Generasi Z Berebut Peran Dalam Era Lapangan Kerja Hijau

Utomo SolaRUV adalah penyedia solusi energi terbarukan, khususnya Pembangkit Listrik Tenaga Surya (PLTS) terbaik di Indonesia. Utomo SolaRUV melayani jasa pemasangan PLTS dengan tenaga profesional bersertifikasi untuk skala residensial dan industrial
Tulisan dari Utomo SolaRUV tidak mewakili pandangan dari redaksi kumparan
Diskursus mengenai kesiapan Sumber Daya Manusia (SDM), terutama Generasi Z, dalam menyambut era lapangan kerja hijau terus bergulir. Hal ini terkait dengan visi kedaulatan energi, dimana tuntutan putra-putri bangsa dalam menyelami teknologi energi terbarukan sangat dibutuhkan. Berkaca dari perjalanan negara China menjadi salah satu produsen utama Energi Baru Terbarukan (EBT) dunia, China berinvestasi dalam jumlah besar dalam hal pengembangan SDM. Jadi tak heran, saat ini, ada sekitar 200 perusahaan PV (panel surya) asal China penghasil energi surya dengan total produksi mencapai 1.700 Mega watts pada tahun 2007, dimana 99% dari produksi tersebut untuk ekspor.
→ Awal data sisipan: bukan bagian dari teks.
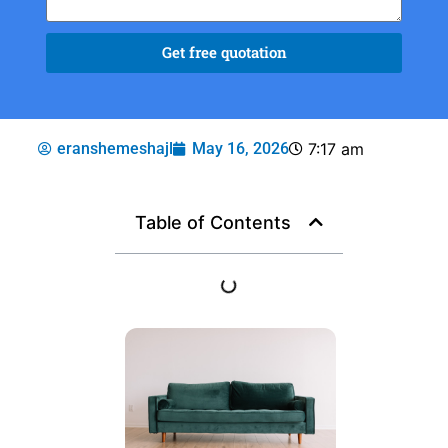
Get free quotation
eranshemeshajl
May 16, 2026
7:17 am
Table of Contents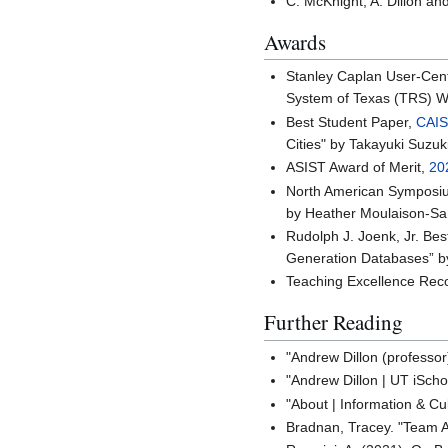
C. McKnight, A. Dillon an
Awards
Stanley Caplan User-Cen
System of Texas (TRS) W
Best Student Paper,
CAIS
Cities" by Takayuki Suzuk
ASIST Award of Merit,
20
North American Symposi
by Heather Moulaison-Sa
Rudolph J. Joenk, Jr. Be
Generation Databases” by
Teaching Excellence Reco
Further Reading
"Andrew Dillon (professor
"Andrew Dillon | UT iScho
"About | Information & Cu
Bradnan, Tracey. "Team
Selain komponen PV, inovasi komponen inverter pun banyak dikembangkan oleh SDM China. Misalnya saja kehadiran micr0-inverter. Menggunakan micro-inverter artinya setiap panel surya memiliki inverter sendiri-sendiri, sehingga jika ada panel surya yang tidak maksimal dalam menghasilkan energi, hal itu tidak berpengaruh pada keseluruhan sistem PLTS. Salah satu produsen micro-inverter terbaik adalah Hoymiles. Saat pelaksanaan acara Global Distributor Conference 2023 di Huangzhou, China, brand ini memperkenalkan inovasi baru lagi yakni HMS Cable System. Berkat inovasi ini, instalasi PLTS yang memasang lebih dari 1 micro-inverter, bisa memangkas waktu instalasi sampai 70% karena tinggal plug and play saja. Sangat efisien.
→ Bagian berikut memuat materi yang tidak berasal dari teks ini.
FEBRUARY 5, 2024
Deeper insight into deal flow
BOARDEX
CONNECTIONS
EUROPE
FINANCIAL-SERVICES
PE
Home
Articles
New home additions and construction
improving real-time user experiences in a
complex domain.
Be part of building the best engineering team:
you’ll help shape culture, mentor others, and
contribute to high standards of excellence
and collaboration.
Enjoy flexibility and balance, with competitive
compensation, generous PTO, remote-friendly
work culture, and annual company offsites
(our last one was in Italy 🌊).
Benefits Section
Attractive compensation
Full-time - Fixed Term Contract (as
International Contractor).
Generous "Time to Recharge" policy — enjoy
Peran Gen Z Mengisi Lapangan Kerja Hijau Sektor PLTS
Jejak negeri tirai bambu sebagai produsen komponen PLTS dan baterai penyimpanan energi berskala global patut kita ikuti sehingga Indonesia tidak ketergantungan pada impor. Aspek fundamental dalam mendorong akselerasi pemanfaatan PLTS yaitu penguasaan industri dalam negeri dari sisi hulu. Beberapa profesi pekerjaan hijau yang berkaitan dengan sektor PLTS yang bisa digeluti generasi Z, antara lain:
Tenaga R&D. Tingkat Komponen Dalam Negeri (TKDN) beberapa modul surya di Indonesia memang sudah sampai 40%, namun memang masih banyak diimpor. Hal ini karena belum ada produk lokal yang mampu memenuhi kebutuhan proyek yaitu high efficient solar module, dengan efisiensi di atas 20% dan kapasitas modul surya di atas 500 Wp per keping.
Tenaga teknis pemasangan PLTS profesional. Demi mendorong pemerataan pengguna PLTS di Indonesia, setiap daerah harus punya tenaga teknis pemasangan yang profesional. Memangkas biaya dan waktu. Anak muda yang mempunyai passion di bidang kelistrikan tentu saja mempunyai modal utama untuk lebih mendalami ketrampilan ini. Sudah ada beberapa Lembaga Sertifikasi Kompetensi (LSK) yang menawarkan kesempatan sertifikasi di bidang PLTS.
Wirausahawan Solarpreneur. Solarpreneur merupakan istilah bagi mereka yang terjun ke dunia pemasaran, khususnya di bidang PLTS. Saat ini semakin mudah menemukan komponen-komponen seperti panel surya, inverter, dan lain-lain, di kanal marketplace terpercaya. Meningkatnya kesadaran masyarakat terkait energi terbarukan membawa dampak signifikan terhadap permintaan komponen-komponen PLTS. Anda bisa mengambil peran membantu masyarakat dalam edukasi komponen berkualitas dan sesuai standar nasional.